A broken fridge and spoiled perishables could mean getting emergency takeout or cracking open the canned goods… but it could also mean a costly bill to replace or repair your fridge.
If your fridge is broken or damaged, do you know what coverage it falls under on your homeowners insurance policy? And, more importantly, do you know when your insurer will payout for a broken or damaged fridge? Here’s everything you need to know.
Are fridges protected under dwelling coverage?
No, fridges do not fall under dwelling coverage because they are not a built-in or structural element of your home like your furnace, cabinets, roof, etc. Your fridge falls under personal property coverage (or Coverage C) of your homeowners insurance policy because it can be carried away from your home with relative ease (if you have a dolly or a friend’s help).
When would my homeowners policy cover a broken or damaged fridge?
Your fridge is likely covered if it was damaged by a covered peril in your homeowners insurance policy.
However, most perils are limited to unexpected and unavoidable occurrences, like fire, inclement weather, and criminal activity. For instance, if lightning caused extensive damage to your home and fried your fridge, the replacement or repair of your fridge would probably be covered by your insurance company.
If your fridge qualifies for coverage and you need a replacement, it falls under one of the two primary types of insurance coverage:
Actual cost value: This coverage will reimburse you for the market value of the refrigerator at the time that it was damaged.
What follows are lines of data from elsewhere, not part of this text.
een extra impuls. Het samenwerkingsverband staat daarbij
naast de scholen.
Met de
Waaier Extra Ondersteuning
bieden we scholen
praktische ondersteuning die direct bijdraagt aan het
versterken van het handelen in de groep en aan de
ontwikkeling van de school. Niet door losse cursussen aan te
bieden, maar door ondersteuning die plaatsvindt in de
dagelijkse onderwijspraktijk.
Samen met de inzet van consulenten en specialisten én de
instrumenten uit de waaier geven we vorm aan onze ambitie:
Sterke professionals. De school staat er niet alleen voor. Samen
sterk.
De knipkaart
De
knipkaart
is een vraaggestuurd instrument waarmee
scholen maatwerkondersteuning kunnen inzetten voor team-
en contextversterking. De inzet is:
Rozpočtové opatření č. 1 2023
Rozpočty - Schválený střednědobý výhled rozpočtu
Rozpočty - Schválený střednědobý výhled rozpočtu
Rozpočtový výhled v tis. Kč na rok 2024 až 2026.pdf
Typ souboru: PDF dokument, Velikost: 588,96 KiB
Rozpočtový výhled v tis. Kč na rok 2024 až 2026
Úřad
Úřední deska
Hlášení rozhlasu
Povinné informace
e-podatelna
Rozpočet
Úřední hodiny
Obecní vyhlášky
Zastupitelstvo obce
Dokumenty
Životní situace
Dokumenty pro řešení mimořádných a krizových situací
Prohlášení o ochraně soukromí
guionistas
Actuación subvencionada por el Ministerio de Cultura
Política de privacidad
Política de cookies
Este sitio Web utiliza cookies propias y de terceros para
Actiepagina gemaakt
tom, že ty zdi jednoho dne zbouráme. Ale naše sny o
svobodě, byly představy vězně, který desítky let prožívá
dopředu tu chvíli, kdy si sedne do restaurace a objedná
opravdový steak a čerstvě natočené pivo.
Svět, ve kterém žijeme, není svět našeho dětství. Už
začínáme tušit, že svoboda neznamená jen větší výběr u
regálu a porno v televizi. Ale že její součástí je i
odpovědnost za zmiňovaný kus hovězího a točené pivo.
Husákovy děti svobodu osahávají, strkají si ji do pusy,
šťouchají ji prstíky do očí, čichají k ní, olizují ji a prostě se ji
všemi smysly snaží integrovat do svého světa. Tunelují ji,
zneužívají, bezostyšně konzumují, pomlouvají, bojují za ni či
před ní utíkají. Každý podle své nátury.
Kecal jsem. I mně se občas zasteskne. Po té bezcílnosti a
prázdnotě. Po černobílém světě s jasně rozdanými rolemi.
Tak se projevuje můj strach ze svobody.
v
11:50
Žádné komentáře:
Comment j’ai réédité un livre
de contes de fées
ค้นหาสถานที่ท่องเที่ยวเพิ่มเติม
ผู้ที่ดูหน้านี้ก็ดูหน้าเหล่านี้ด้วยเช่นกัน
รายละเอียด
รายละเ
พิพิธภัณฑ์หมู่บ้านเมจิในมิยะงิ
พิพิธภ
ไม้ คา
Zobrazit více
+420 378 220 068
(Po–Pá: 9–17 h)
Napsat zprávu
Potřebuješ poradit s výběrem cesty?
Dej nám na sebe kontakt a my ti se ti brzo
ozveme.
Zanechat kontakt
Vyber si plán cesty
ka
For example, if your fridge was seven years old, your coverage will factor in seven years of depreciation.
Replacement cost value: Replacement cost covers the value of replacing the fridge with a brand new model.
When would my homeowners policy not cover a broken or damaged fridge?
If your fridge wasn’t broken by a peril listed in your home insurance policy, it won’t be covered. As mentioned earlier, homeowners insurance usually only applies to the unexpected and avoidable, which means malfunctions and damage caused by normal wear will not be covered.
That means if your fridge is nearing the end of its life, the damage that occurs as a result of its old age falls on the homeowner.
You may have coverage if you have paid for additional home repair insurance, home appliance insurance, or equipment breakdown coverage.
Should I consider a home warranty?
Some homeowners also opt for a home warranty policy to protect them from a big financial burden if one of their major appliances or home systems, like air conditioning, hot water heaters, or washing machines, were to break suddenly.
If your fridge breaks, you should also check your manufacturer’s warranty. Your fridge may still apply for coverage.